■ **Data listing**

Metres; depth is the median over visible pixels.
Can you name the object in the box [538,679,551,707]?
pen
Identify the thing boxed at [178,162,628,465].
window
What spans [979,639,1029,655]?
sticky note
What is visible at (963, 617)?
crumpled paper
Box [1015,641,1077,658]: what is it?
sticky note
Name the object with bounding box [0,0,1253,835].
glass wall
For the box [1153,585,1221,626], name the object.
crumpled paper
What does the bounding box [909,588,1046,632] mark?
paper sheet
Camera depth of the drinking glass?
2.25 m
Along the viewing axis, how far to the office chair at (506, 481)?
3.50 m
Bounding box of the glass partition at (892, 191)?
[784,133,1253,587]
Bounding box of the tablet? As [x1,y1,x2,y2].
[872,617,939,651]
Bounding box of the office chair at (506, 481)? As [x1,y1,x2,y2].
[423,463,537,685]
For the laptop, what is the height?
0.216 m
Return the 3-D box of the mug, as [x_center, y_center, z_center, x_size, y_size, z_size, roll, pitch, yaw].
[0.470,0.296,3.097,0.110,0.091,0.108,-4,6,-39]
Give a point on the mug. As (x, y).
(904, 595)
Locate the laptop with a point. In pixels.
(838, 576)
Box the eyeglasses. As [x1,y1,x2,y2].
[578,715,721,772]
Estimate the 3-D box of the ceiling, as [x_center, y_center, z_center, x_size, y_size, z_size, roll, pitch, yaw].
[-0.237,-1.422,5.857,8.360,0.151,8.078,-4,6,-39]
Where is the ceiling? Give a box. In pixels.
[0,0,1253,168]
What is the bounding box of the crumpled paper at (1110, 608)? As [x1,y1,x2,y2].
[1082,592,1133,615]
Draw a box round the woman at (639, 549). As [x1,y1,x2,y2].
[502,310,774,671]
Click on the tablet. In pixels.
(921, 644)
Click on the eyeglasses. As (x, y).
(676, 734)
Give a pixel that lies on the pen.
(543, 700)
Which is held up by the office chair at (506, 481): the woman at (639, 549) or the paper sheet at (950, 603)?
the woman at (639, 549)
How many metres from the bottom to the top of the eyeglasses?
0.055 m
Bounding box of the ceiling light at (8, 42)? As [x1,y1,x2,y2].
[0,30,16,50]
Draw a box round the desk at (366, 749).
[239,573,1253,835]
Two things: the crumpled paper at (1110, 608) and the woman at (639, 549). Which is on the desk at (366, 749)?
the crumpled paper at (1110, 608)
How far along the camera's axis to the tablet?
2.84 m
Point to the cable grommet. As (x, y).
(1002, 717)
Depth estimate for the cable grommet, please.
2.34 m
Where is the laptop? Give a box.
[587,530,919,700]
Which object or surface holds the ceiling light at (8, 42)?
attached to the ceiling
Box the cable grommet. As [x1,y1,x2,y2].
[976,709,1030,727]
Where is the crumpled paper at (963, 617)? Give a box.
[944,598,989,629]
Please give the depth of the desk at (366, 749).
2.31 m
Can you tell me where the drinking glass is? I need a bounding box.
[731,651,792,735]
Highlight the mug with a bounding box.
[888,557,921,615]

■ **Work order**
Your answer must consist solely of the lines from the one containing "Where is the crumpled" through the last line of the entries, reproduced exactly.

■ **Solution**
Where is the crumpled paper at (963, 617)? Give a box.
[944,598,989,629]
Please give the depth of the desk at (366, 749).
2.31 m
Can you tell me where the drinking glass is? I need a bounding box.
[731,651,792,735]
Highlight the mug with a bounding box.
[888,557,921,615]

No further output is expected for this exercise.